Arize sees your agent failing
         ↓
Can't evaluate multi-turn context accurately
(evals score turns in isolation; tool call outputs are in child spans,
not directly visible to the session-level evaluator)
         ↓
Attributes failure to prompt (wrong diagnosis)
(Arize flags low Nutrition Advice Quality — but the real cause is that
get_nls_score returned available=false and the model ignored it,
not that the prompt was underspecified)
         ↓
Suggests prompt fix (wrong prescription)
(you tighten the "never fabricate NLS values" rule in the system prompt,
which was already there)
         ↓
Fix is stranded in the UI — no path to codebase
(you edit the prompt in Arize Prompt Hub, but now the code still has
the old version ID hardcoded — someone has to update it, re-deploy,
and remember to rotate the A/B salt)
         ↓
Even if the fix is applied — no way to verify it worked
(you can re-run the eval task against historical spans, but those
spans have the old prompt; the new prompt hasn't hit production
traffic yet, and you have no way to test it against real tool call
outputs without running live sessions)

Arize is an observability layer sitting outside the codebase. It can see what happened. It can score what happened. It can even suggest what to change. But it can't close the loop — there's no way to apply the change, run it against real data, and confirm the score improved without switching contexts.

What the end state should look like

Arize detects a failure pattern — say, 40% of spans with athlete.nls < 40 have eval.Nutrition Advice Quality = low_quality this week, up from 12% last week.

It surfaces the specific sessions where the failure occurred, with full multi-turn context. Not just the failing span, but the complete conversation: what tool calls returned, what the model was told, what it said.

A recommended prompt change is generated from that context — grounded in what the tool actually returned in those sessions, not a static reading of the prompt text in isolation. The diagnosis has to see the whole CHAIN: what the tool returned, what the model did with it, where it went wrong.

That recommended change goes directly to the codebase. Not just saved in Prompt Hub as a new version. Ideally it opens a PR or writes directly to the prompt file, with the A/B salt pre-rotated and the version ID updated.

The test runs against live traffic immediately — not against historical spans with the old prompt. The new variant gets real tool calls, real athlete data, real model outputs.

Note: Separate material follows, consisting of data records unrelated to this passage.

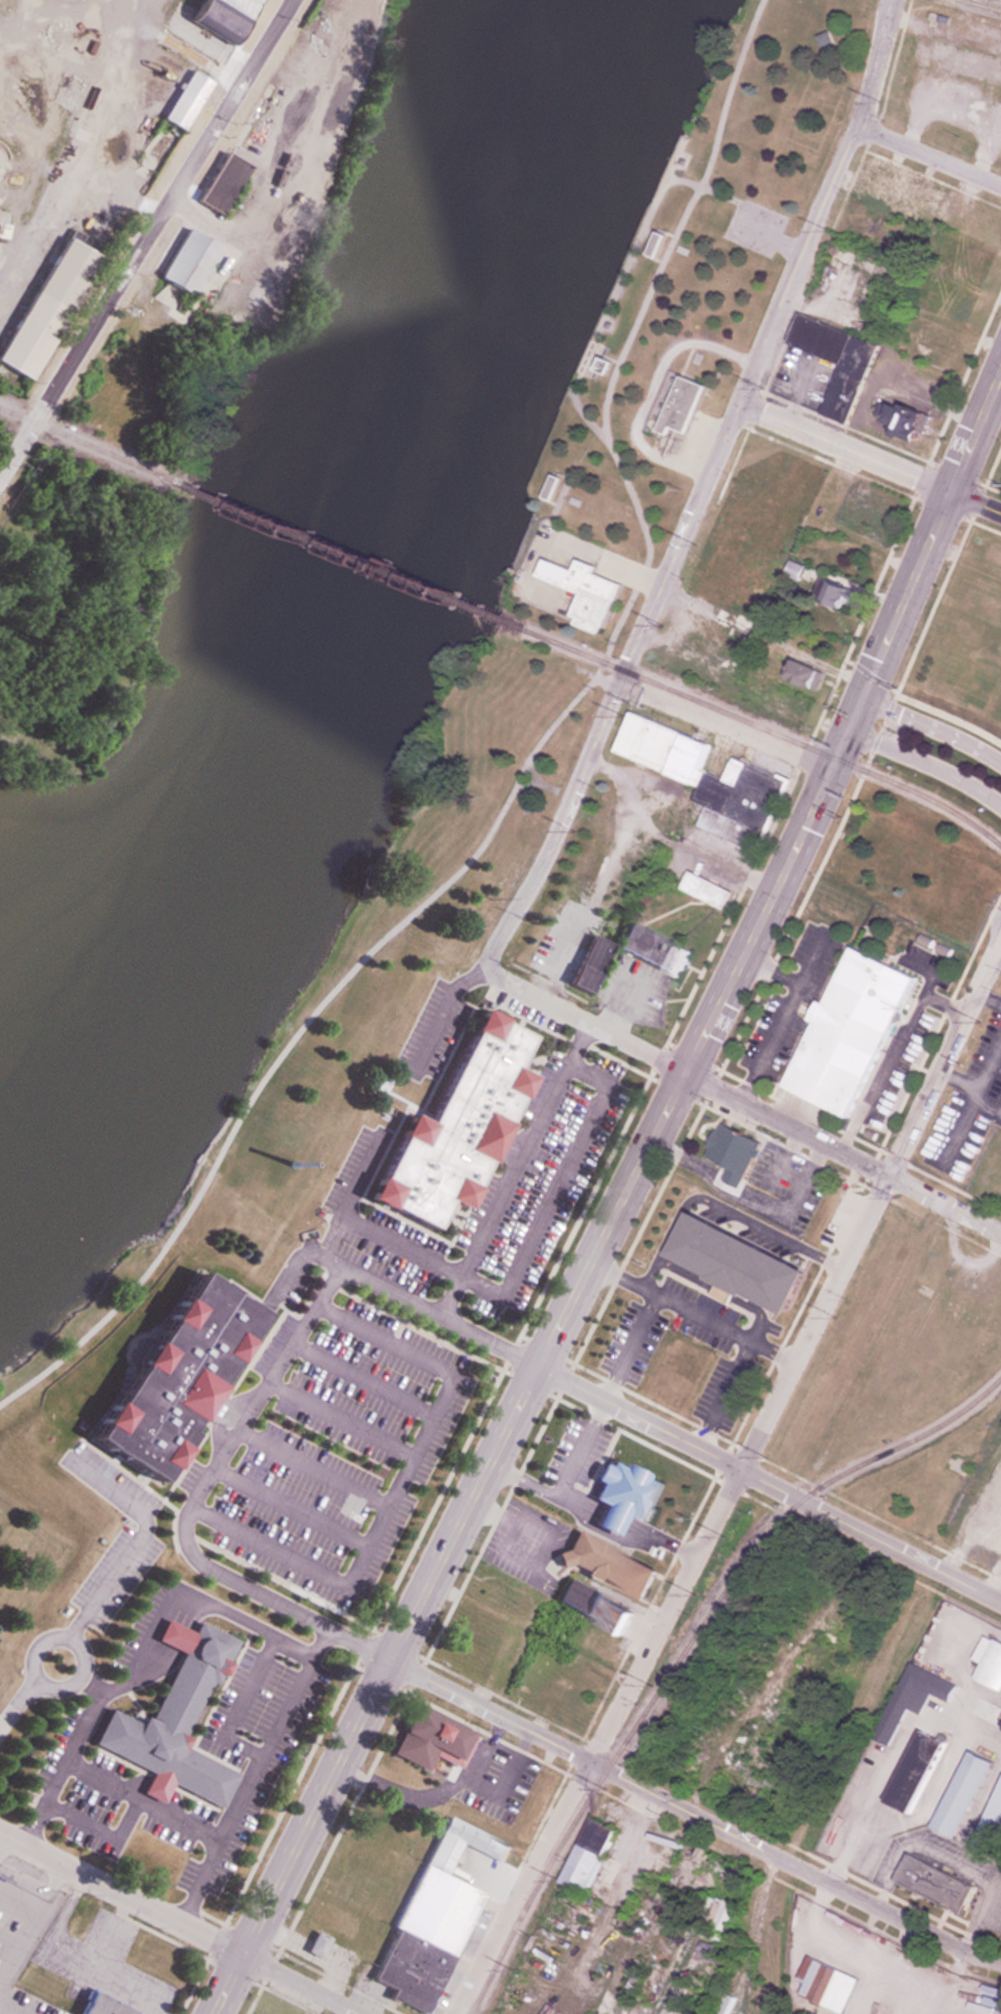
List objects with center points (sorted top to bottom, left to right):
building: (219, 17)
building: (825, 40)
building: (966, 63)
building: (184, 101)
railway: (75, 107)
road: (930, 157)
road: (675, 158)
building: (219, 184)
road: (719, 193)
parking lot: (755, 226)
road: (145, 239)
road: (774, 240)
building: (656, 244)
park: (705, 255)
building: (185, 263)
road: (616, 295)
building: (44, 307)
building: (854, 308)
building: (603, 366)
building: (923, 380)
road: (654, 389)
building: (844, 390)
building: (680, 407)
building: (900, 422)
railway: (84, 444)
road: (845, 448)
building: (553, 488)
road: (702, 489)
road: (976, 504)
road: (560, 509)
building: (763, 522)
road: (561, 542)
railway: (344, 554)
river: (353, 590)
building: (585, 592)
building: (831, 596)
park: (544, 620)
building: (799, 675)
road: (609, 681)
railway: (765, 729)
road: (933, 729)
road: (726, 732)
road: (527, 765)
road: (927, 766)
road: (534, 773)
building: (703, 778)
road: (544, 786)
building: (704, 890)
building: (650, 949)
road: (806, 956)
building: (586, 965)
road: (437, 1005)
road: (777, 1013)
building: (846, 1032)
road: (887, 1045)
road: (943, 1061)
park: (303, 1080)
road: (744, 1101)
building: (449, 1125)
building: (730, 1155)
chimney: (291, 1163)
road: (510, 1165)
road: (623, 1202)
building: (815, 1233)
road: (306, 1308)
building: (763, 1323)
building: (745, 1354)
building: (176, 1378)
building: (671, 1386)
road: (770, 1485)
railway: (828, 1485)
building: (603, 1565)
road: (180, 1588)
road: (676, 1597)
building: (593, 1608)
building: (988, 1662)
road: (70, 1686)
building: (910, 1698)
road: (237, 1699)
road: (17, 1701)
building: (984, 1713)
building: (172, 1720)
building: (430, 1740)
road: (63, 1755)
road: (592, 1762)
building: (912, 1772)
road: (248, 1773)
road: (873, 1785)
building: (960, 1794)
road: (140, 1795)
railway: (575, 1820)
building: (989, 1823)
road: (97, 1826)
building: (586, 1856)
building: (733, 1876)
building: (933, 1884)
building: (431, 1919)
road: (179, 1923)
building: (711, 1927)
building: (314, 1944)
road: (15, 1958)
building: (826, 1985)
building: (98, 2006)
road: (11, 2007)
building: (984, 2011)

The eval task scores those spans as they come in, and within hours you have a verdict: did the change actually fix the failure pattern, or did it trade one failure mode for another?

The whole cycle happens without leaving the development environment. Right now, detection and diagnosis happen in Arize, applying and verifying happen in your editor and terminal, and nothing connects them automatically. The context switch between reading traces in a browser and editing code in an IDE is where fixes get lost, half-applied, or never verified.

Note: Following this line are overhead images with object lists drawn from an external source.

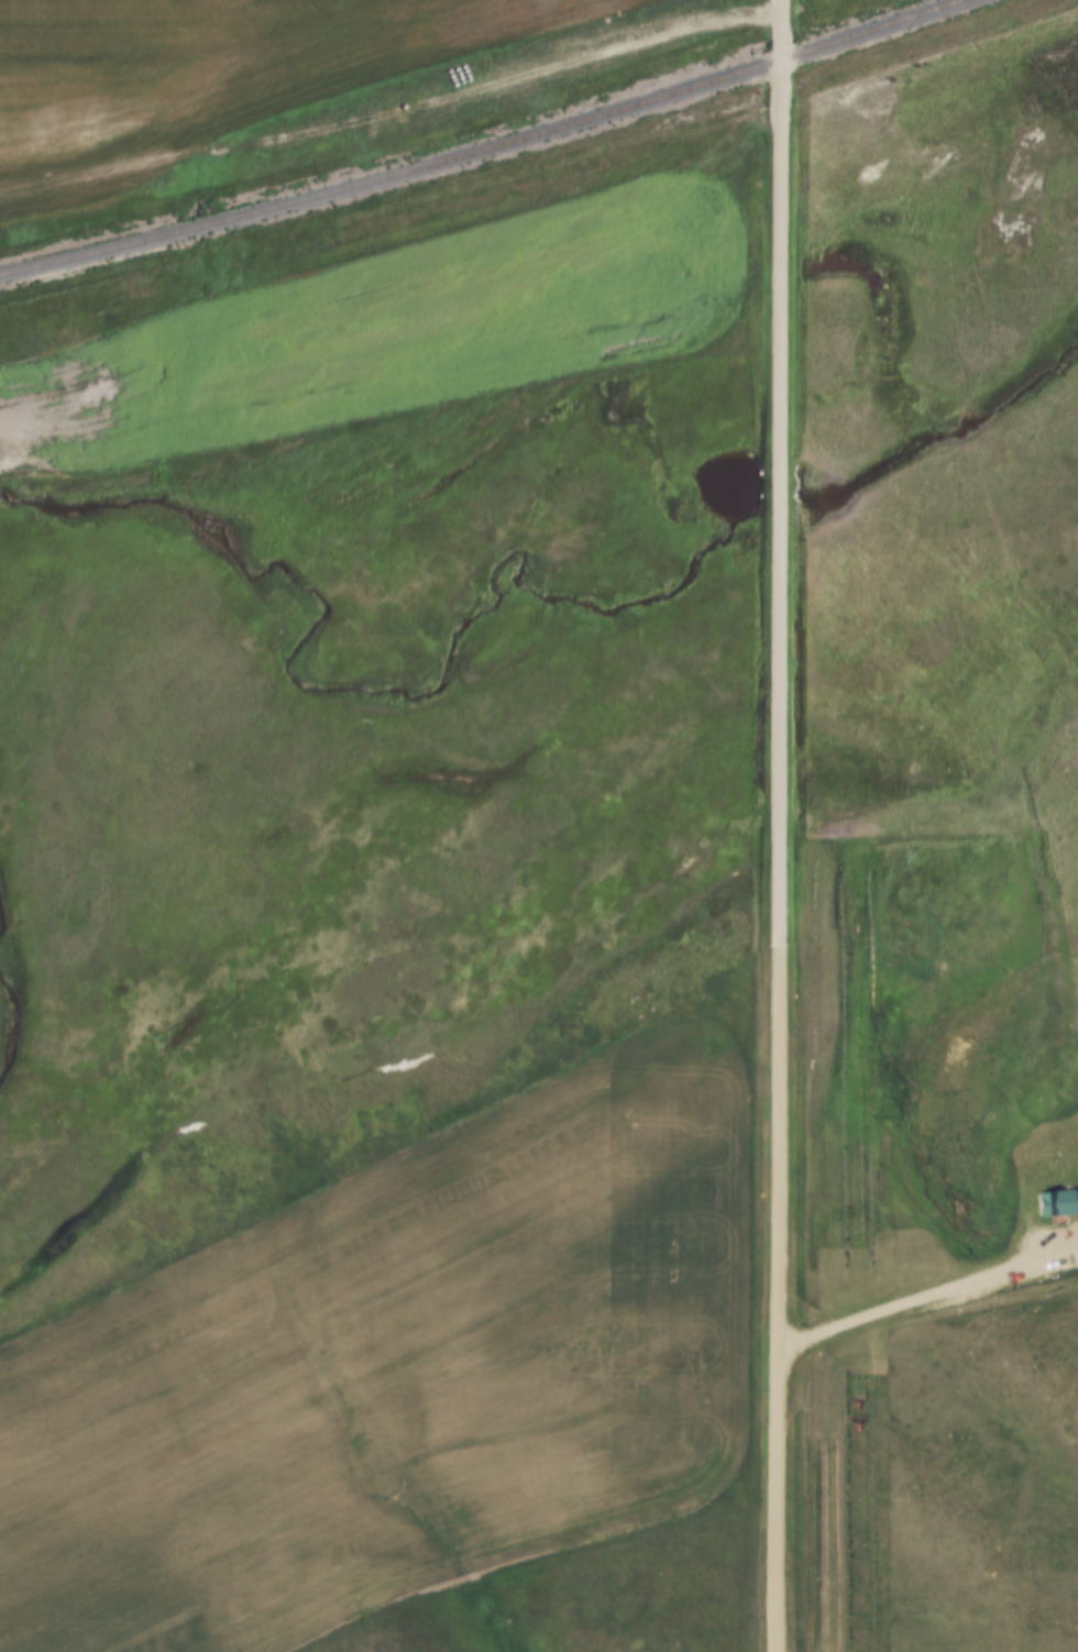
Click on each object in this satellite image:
railway: (474, 145)
road: (774, 826)
building: (1060, 1198)
road: (924, 1300)

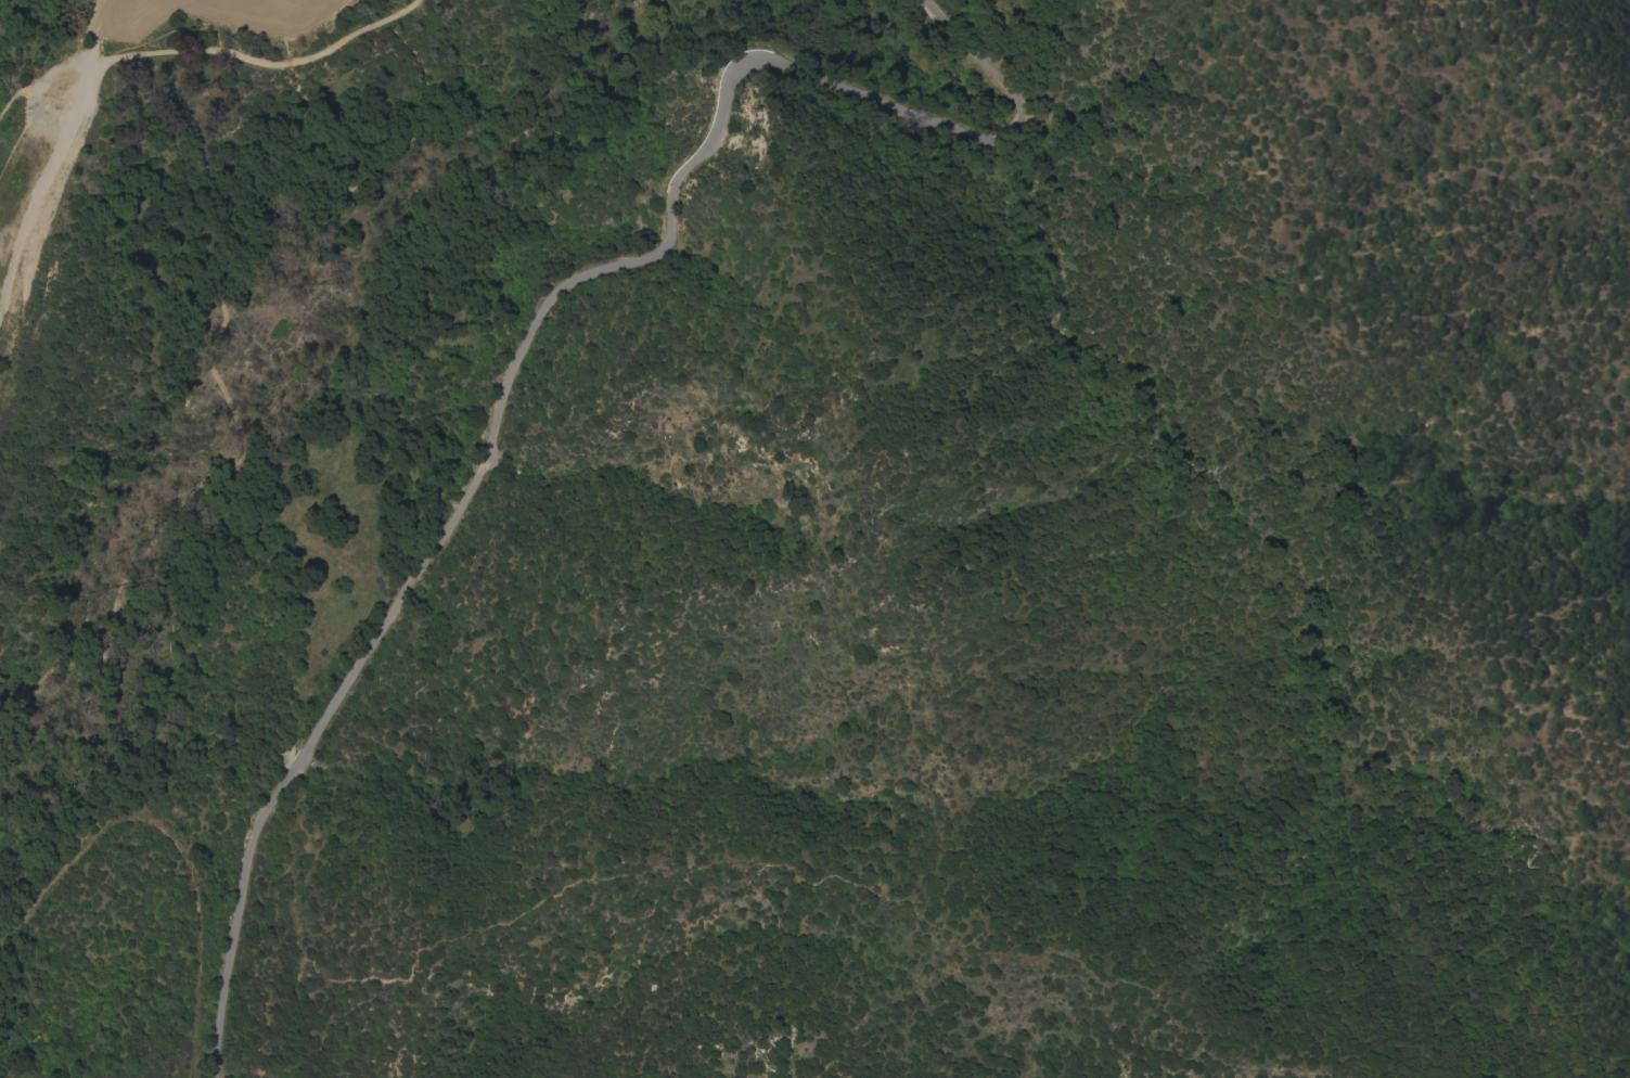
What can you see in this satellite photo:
road: (133, 5)
road: (257, 22)
road: (211, 52)
road: (55, 161)
road: (535, 326)
road: (221, 329)
park: (254, 425)
road: (174, 842)
road: (744, 864)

For a chatbot where the system prompt is the primary quality control mechanism, this matters more than it might for a simpler integration. The prompt interacts with tool call behavior, multi-turn context, and real athlete data in ways that are only visible in production traces — and the only way to know if a prompt change actually worked is to run it in production and score the results. That loop should be first-class, not something you wire together manually across three different tools.